A property solicitor who used Tipp-Ex to alter important paperwork has been struck-off the roll.

The solicitor, Nicholas St John Gething described the move as a “quick fix” which he now realised was wrong.

The tribunal heard how the solicitor was working on two property transactions and had 21 days to register both a fixed and floating charge with Companies House.

Unfortunately, Gething missed the deadline because the accompanying paperwork had been filled out incorrectly, and by the time it was returned to him by the Registrar of Companies, the 21 day time limit had elapsed.

The solicitor submitted further copies of the charges which according to this week’s ruling, “did not bear their original date, but which had instead been re-dated to make it appear that they were being delivered within the time limit”.

It later emerged that Gething had used Tipp-Ex to make it appear that the application had been submitted within the 21 days. Neither the mortgage lender or purchaser had given their consent to the re-dating of the charge, according to the ruling.

During the hearing, Gething accepted that he had altered the dates on the legal charges and on a floating charge.

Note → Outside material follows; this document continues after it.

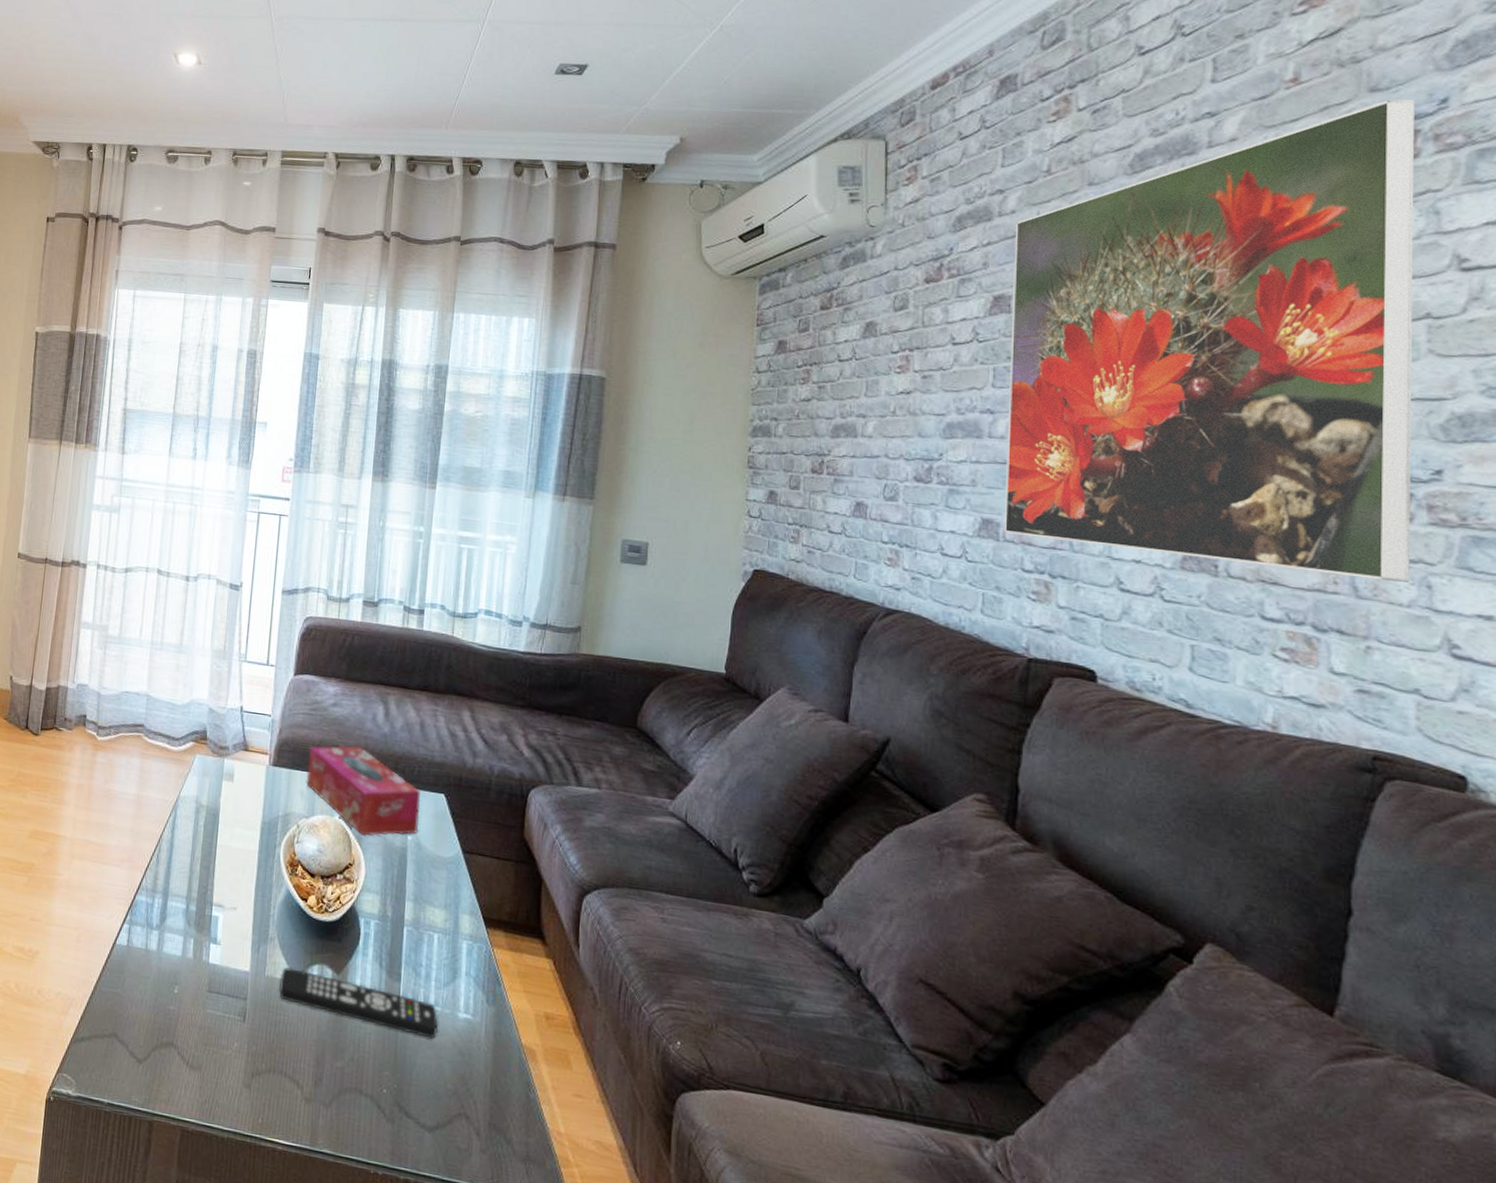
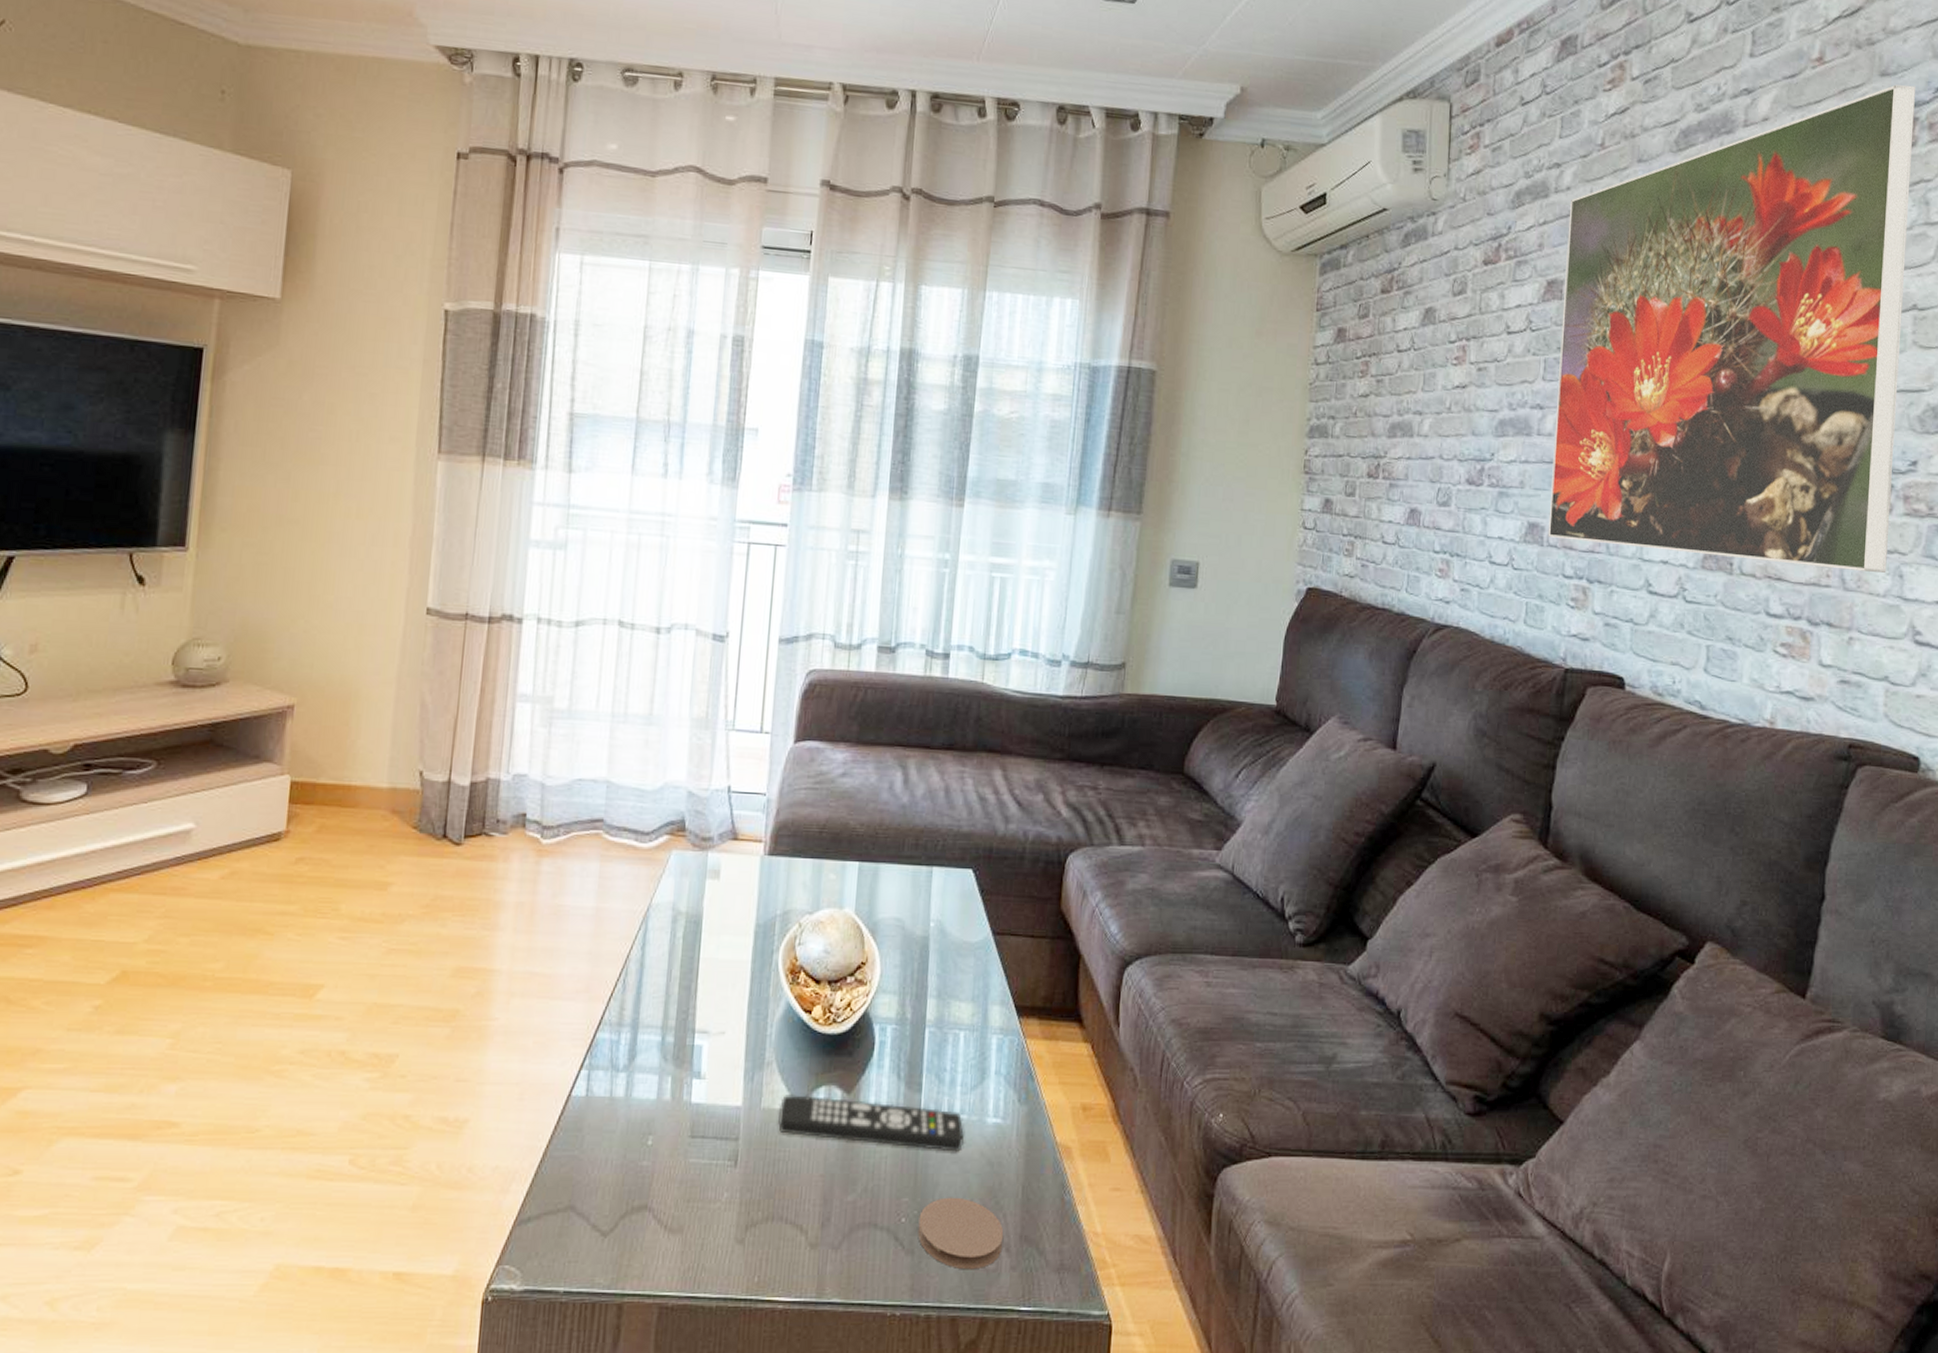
tissue box: present [306,745,421,836] -> none [809,821,946,928]
coaster: none [397,1077,474,1146] -> present [917,1197,1004,1270]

He also accepted, on reflection, that this was “deliberately misleading and dishonest”.
The solicitor said he was “embarrassed for having got himself into this position, and that he had thought what he had done was right at the time”. He described his actions as a “quick fix” that “ultimately had not resolved the matter”.

But the tribunal noted that while Gething “had shown some degree of insight during the hearing, he still did not appear to grasp the gravity of his actions.”

It continued: “He did not seem to understand that it was inherently unacceptable to change the date on legal charges being filed on behalf of clients, and then present those charges to third parties as authentic copies of the originals, when they were not. The matter was further exacerbated by the fact that the mortgage lender and the clients were unaware of what had been done.”

The tribunal noted that Gething had acted “dishonestly” on two occasions, albeit within a relatively short period of time, and that his conducted had been deliberate and had been repeated. It also said the solicitor ought reasonably to have known that his conduct was in material breach of his obligations to protect the public and the reputation of the legal profession.

Gething was struck off and ordered to pay £5,700 in costs.